= RECORDED DATA =
--------------------------------

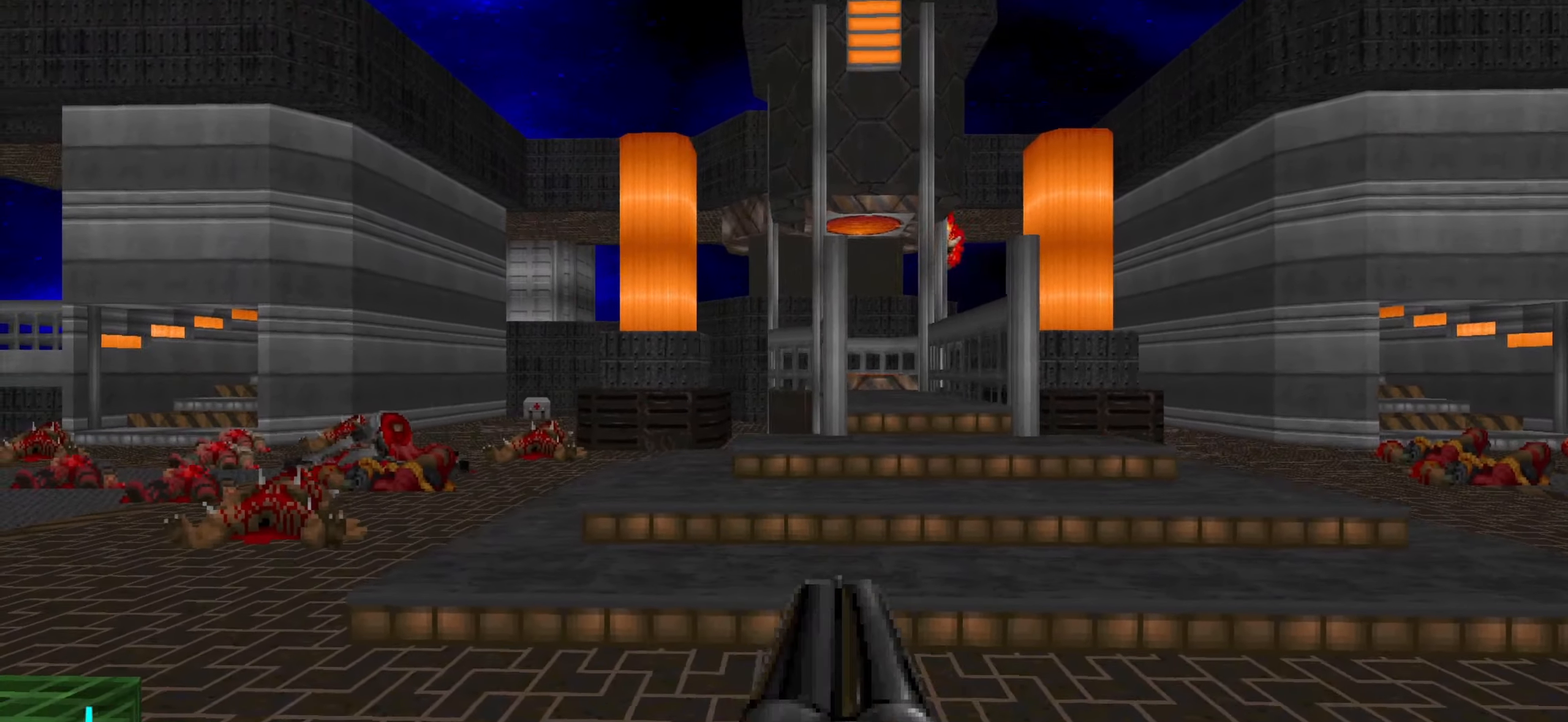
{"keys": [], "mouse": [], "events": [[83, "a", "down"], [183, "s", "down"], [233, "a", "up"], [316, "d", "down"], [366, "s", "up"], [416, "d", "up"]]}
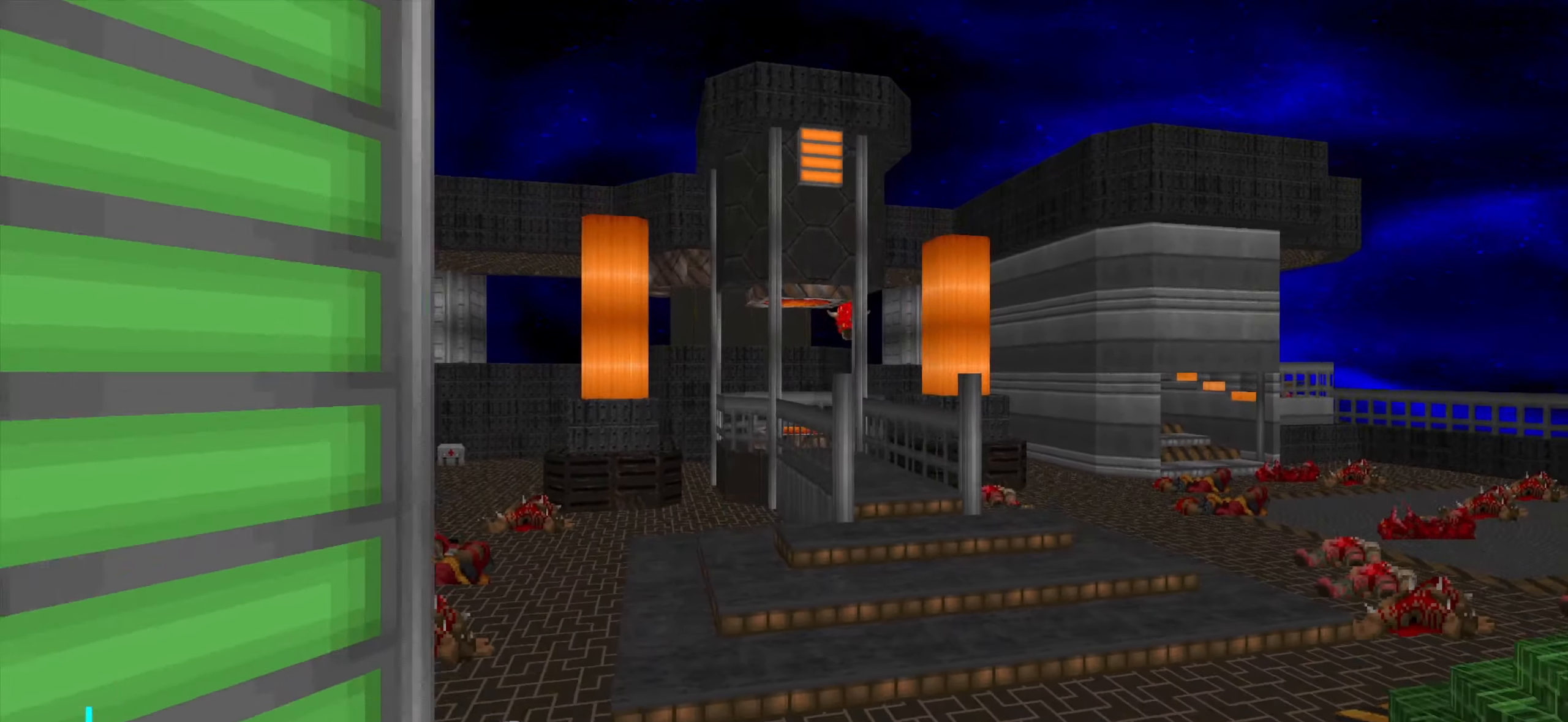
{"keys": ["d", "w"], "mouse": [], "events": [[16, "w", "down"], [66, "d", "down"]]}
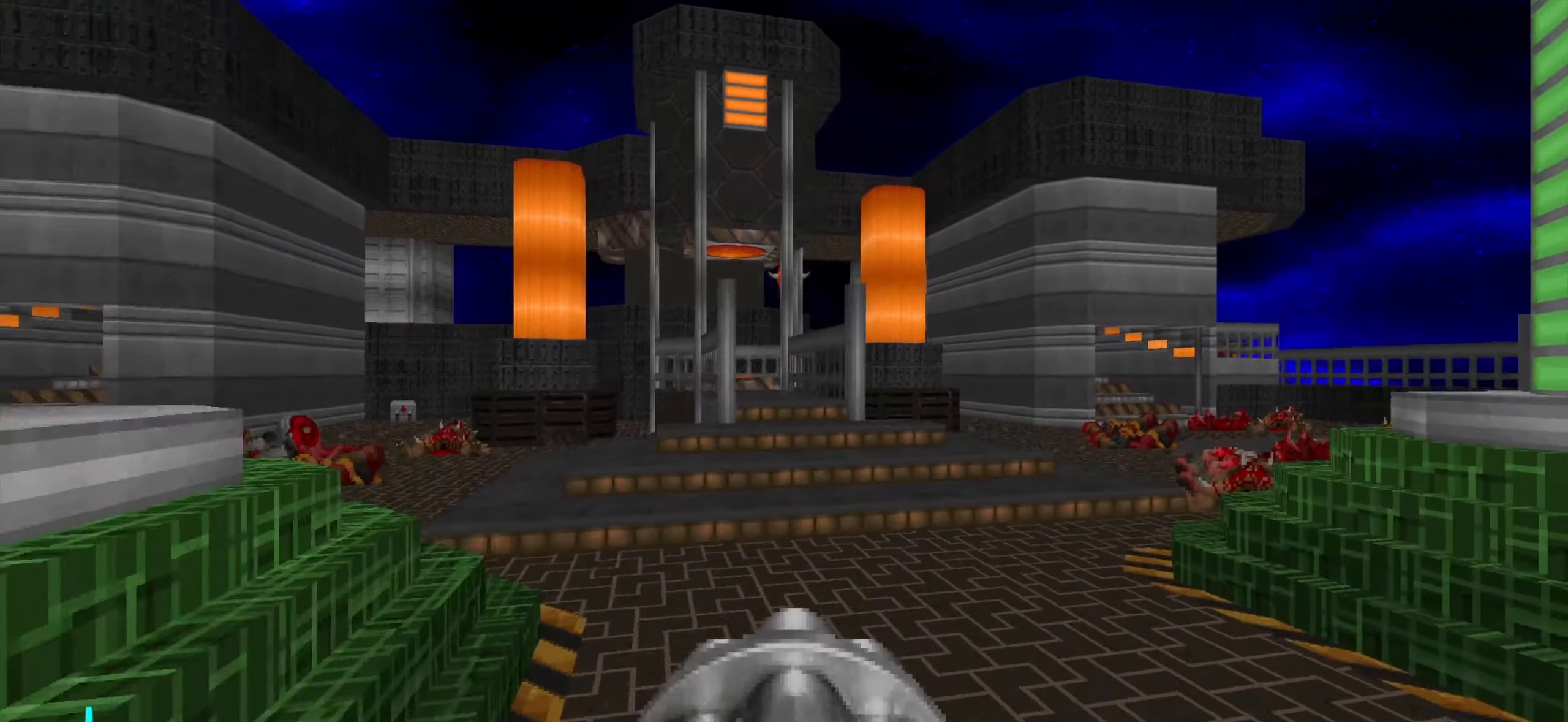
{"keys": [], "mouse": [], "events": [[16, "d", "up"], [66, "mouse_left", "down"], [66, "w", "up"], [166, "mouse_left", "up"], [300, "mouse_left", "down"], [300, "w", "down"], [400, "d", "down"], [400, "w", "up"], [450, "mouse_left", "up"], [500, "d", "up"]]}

--------------------------------

The whole listing is to be retyped exactly, with its pictures removed.

= RESPONSE FOR THIS EXERCISE =
{"keys": [], "mouse": [], "events": [[83, "a", "down"], [183, "s", "down"], [233, "a", "up"], [316, "d", "down"], [366, "s", "up"], [416, "d", "up"]]}
{"keys": ["d", "w"], "mouse": [], "events": [[16, "w", "down"], [66, "d", "down"]]}
{"keys": [], "mouse": [], "events": [[16, "d", "up"], [66, "mouse_left", "down"], [66, "w", "up"], [166, "mouse_left", "up"], [300, "mouse_left", "down"], [300, "w", "down"], [400, "d", "down"], [400, "w", "up"], [450, "mouse_left", "up"], [500, "d", "up"]]}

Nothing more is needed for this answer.